How Remote Video Auditing Can Improve OR Operations

Di Capua John GIncreasing operating room efficiencies is an uphill task, as there is an almost constant flow of activity in this area. Coordination among teams of surgeons, nurses and support staff is essential for an optimal surgical environment as well as efficient turnover times.

There are a number of practices and processes that can improve efficiencies and utilization by increasing engagement in the OR. However, these only work if every staff member is 100 percent compliant. But how can a healthcare organization ensure this compliance without resorting to rigorous accountability and  punitive measures?

According to John Di Capua, MD, CEO of North American Partners in Anesthesia and senior vice president of anesthesiology services for the North Shore-Long Island Jewish Health System in Manhasset, N.Y., the answer lies in remote video auditing technology.

"For the first time, we are collecting unbiased information about activities in the OR," says Dr. Di Capua. "With RVA capturing data on 100 percent of these activities, the statistical power of the data that is gathered is unquestionable — allowing us to implement strategies that deliver better care through enhancements to overall performance, operating efficiencies and patient safety."

Origins of RVA for the OR

In 2007, NAPA introduced the concept of surgical safety checklists in a North Shore-Long Island Jewish hospital and then subsequently deployed the tool in all NAPA hospitals. "But we were still seeing mistakes in the OR," says Dr. Di Capua. "In this pressurized environment, it's easy for the team to miss a step in the checklist process. So we started thinking not only about how to deploy the checklist, but also how to make sure that every team member was engaged with it. RVA technology presented itself as an option to accomplish this.”

Dr. Di Capua saw that RVA was being used at North Shore University Hospital in Manhasset, N.Y., to ensure hand washing compliance in the intensive care unit. Cameras were placed near hand washing stations. The feed was monitored and data was collected. Real-time OR status information and OR performance feedback was posted to wall-mounted, digital scoreboards. With the scores streaming directly onto the boards  — and without mentioning any individual names — compliance quickly zoomed from less than 10 percent to nearly 100 percent.

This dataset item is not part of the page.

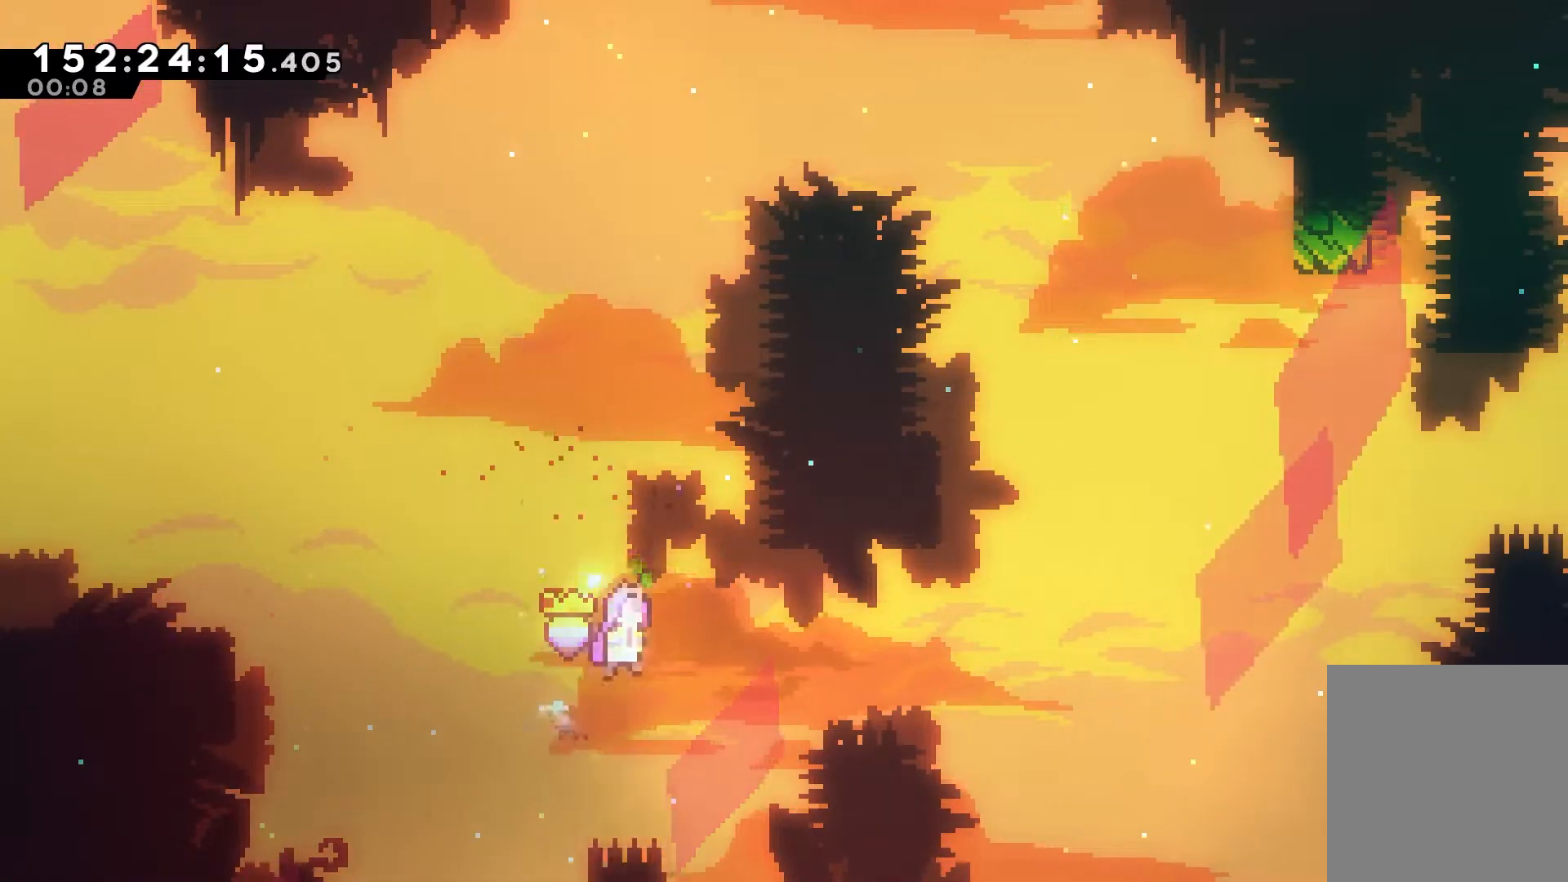
{"keys": ["grab", "jump", "right", "up"], "events": [[417, "up", "down"]]}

This success led NAPA to partner with Arrowsight, a company focused on providing operational improvement solutions, in order to develop proprietary RVA technology for the OR, called NAPA Peak Performance². "We adapted remote video auditing for the OR to improve compliance with checklists, increase OR efficiency and productivity and ultimately, enhance the quality of care that was being delivered," says Dr. Di Capua.

Pilot Program

The program to introduce RVA technology in the OR was deployed in early 2013 at Forest Hills (N.Y.) Hospital. According to Dr. Di Capua, the program involved setting up LED boards wherever the departmental leaders wanted them — at the nurses' stations, in the anesthesia department as well as in the waiting rooms. These boards displayed the status of the surgery and made that information available to everyone, including patients' families.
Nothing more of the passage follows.